Analysis of an AI-generated piece – Moodle workshop 25%
This task consists of two parts:
Part 1: Generating ca. 800 words AI essay on any theoretical idea discussed in the course (debate, approach, concept, framework) or any case study connected to class discussions. Please upload the essay to Moodle and separately send the instructors prompt(s) you have used. Please do not include prompts in the essay you upload.
Part 2: A critical analysis of ca. 1,000 words of an essay assigned on Moodle. It should include both a narrative analysis and conclusions from line-by-line analysis. Please structure your analysis in a logical and coherent manner.

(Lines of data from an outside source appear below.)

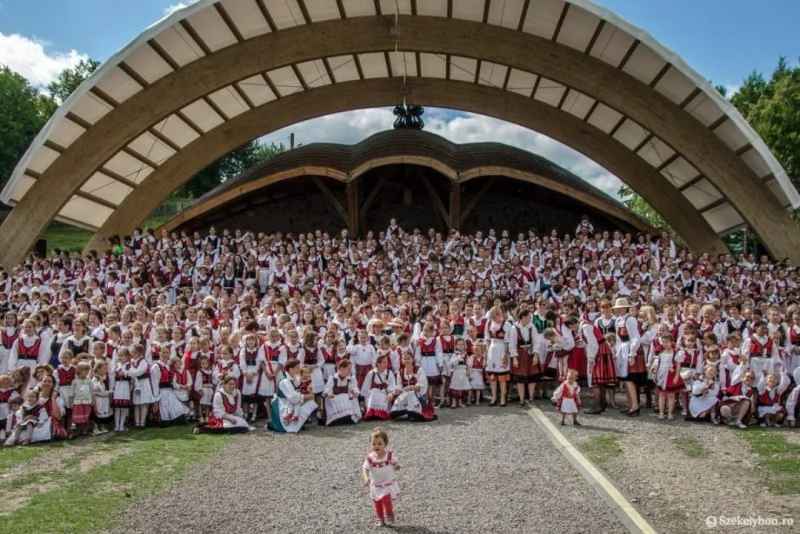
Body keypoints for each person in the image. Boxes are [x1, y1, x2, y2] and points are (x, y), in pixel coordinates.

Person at [362, 427, 401, 528]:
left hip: (387, 484)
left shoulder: (389, 456)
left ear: (385, 444)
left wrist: (397, 465)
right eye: (374, 444)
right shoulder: (370, 458)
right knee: (377, 503)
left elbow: (395, 462)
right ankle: (380, 519)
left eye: (379, 443)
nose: (376, 446)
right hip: (376, 485)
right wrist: (366, 478)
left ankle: (389, 513)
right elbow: (365, 468)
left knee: (386, 500)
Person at [267, 358, 318, 433]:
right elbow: (292, 398)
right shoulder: (285, 381)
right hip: (282, 403)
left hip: (290, 402)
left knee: (309, 401)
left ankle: (299, 423)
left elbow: (299, 388)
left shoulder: (294, 378)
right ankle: (291, 423)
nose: (299, 369)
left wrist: (308, 390)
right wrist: (306, 397)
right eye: (297, 368)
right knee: (304, 401)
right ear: (291, 370)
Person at [391, 352, 436, 422]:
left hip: (419, 394)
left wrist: (412, 387)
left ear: (412, 360)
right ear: (402, 360)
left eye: (408, 359)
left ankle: (415, 412)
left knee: (411, 394)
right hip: (406, 393)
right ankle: (406, 411)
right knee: (398, 404)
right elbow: (399, 385)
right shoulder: (401, 372)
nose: (406, 361)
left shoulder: (419, 370)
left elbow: (423, 385)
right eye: (404, 359)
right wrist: (394, 392)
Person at [651, 332, 682, 421]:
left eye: (667, 342)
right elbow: (658, 365)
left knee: (671, 395)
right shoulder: (661, 353)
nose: (665, 344)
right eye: (663, 342)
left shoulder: (676, 353)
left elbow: (678, 365)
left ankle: (670, 413)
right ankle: (661, 412)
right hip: (662, 375)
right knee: (662, 394)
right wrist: (655, 375)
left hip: (670, 375)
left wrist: (676, 376)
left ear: (672, 342)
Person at [322, 359, 361, 426]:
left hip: (345, 398)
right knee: (329, 399)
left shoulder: (351, 378)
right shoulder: (333, 377)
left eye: (350, 369)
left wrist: (353, 392)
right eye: (348, 369)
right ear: (341, 368)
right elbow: (327, 389)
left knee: (349, 398)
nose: (349, 371)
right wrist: (329, 393)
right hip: (335, 397)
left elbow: (354, 388)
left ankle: (348, 417)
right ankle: (335, 419)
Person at [70, 362, 94, 437]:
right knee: (78, 416)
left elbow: (92, 391)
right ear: (79, 371)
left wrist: (93, 400)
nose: (87, 372)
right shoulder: (75, 381)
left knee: (86, 416)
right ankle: (78, 429)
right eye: (85, 370)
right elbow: (72, 393)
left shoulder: (89, 381)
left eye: (88, 371)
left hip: (87, 401)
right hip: (78, 401)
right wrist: (71, 402)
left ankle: (85, 429)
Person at [448, 338, 471, 408]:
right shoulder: (455, 354)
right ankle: (454, 402)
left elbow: (469, 363)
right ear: (456, 346)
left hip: (463, 372)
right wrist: (458, 357)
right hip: (457, 372)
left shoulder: (466, 355)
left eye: (462, 344)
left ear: (464, 346)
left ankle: (460, 402)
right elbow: (452, 363)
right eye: (459, 344)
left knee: (462, 386)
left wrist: (468, 370)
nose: (460, 346)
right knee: (456, 385)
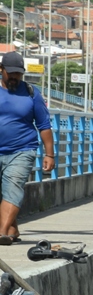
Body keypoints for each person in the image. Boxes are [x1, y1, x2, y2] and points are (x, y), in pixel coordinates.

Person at [0, 51, 55, 246]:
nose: (15, 77)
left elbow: (44, 125)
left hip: (22, 150)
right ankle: (12, 229)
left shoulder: (32, 93)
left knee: (13, 189)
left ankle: (2, 232)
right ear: (1, 70)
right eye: (11, 73)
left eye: (18, 73)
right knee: (4, 193)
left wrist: (49, 154)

Some guidelines for critical analysis (non-exhaustive):
- Evaluate the AI essay in terms of the width and depth of an exposition and analysis of a particular idea/presentation and analysis of the case study considering what you have learned about it yourself in the course.
- Pay attention to how analytical and normative evaluations are formulated via the use of AI tools – both in terms of its logic and rhetoric. How may it differ from how scholarly arguments are constructed?
- Analyse the AI essay line-by-line for matters of presentation, resonance, and how convincing it is in scholarly and analytical terms.
- Analyse which authors were chosen by AI to represent a certain idea. See if there is a tilt regarding, for example, epistemological traditions, the socio-economy and geography of knowledge production, status and/or assumed demographic attributes of the authors. If you gave specific prompts as to concrete profile of the authors, for example to use female authors only, what are the results and how you assess them (possibly in comparison with when no such specifications are given)?
- Consider that AI may sometimes generate false references (it makes things up as AS is generative, not a search engine; these are called hallucinations). Check the veracity of all references, and if you spot any false ones, discuss if you see a logic to generating such falsehoods.
- Footnotes and references do not count toward the word limit of 1,000.
5. Course conversation 25% (Oral exam)
This will be a 15-minute conversation on the theme from the course syllabus (as per the seminar breakdown) chosen and directed by the instructor.
Rubric:
Extensive familiarity of the required reading for the theme;
The ability to place the theme and the required reading in broader academic and policy debates on international intervention and statebuilding;
The ability to reconstruct and interpret the main and secondary arguments of the required readings;
The ability to spell out the value added of the required reading;
The ability to critique the required reading in a plausible manner.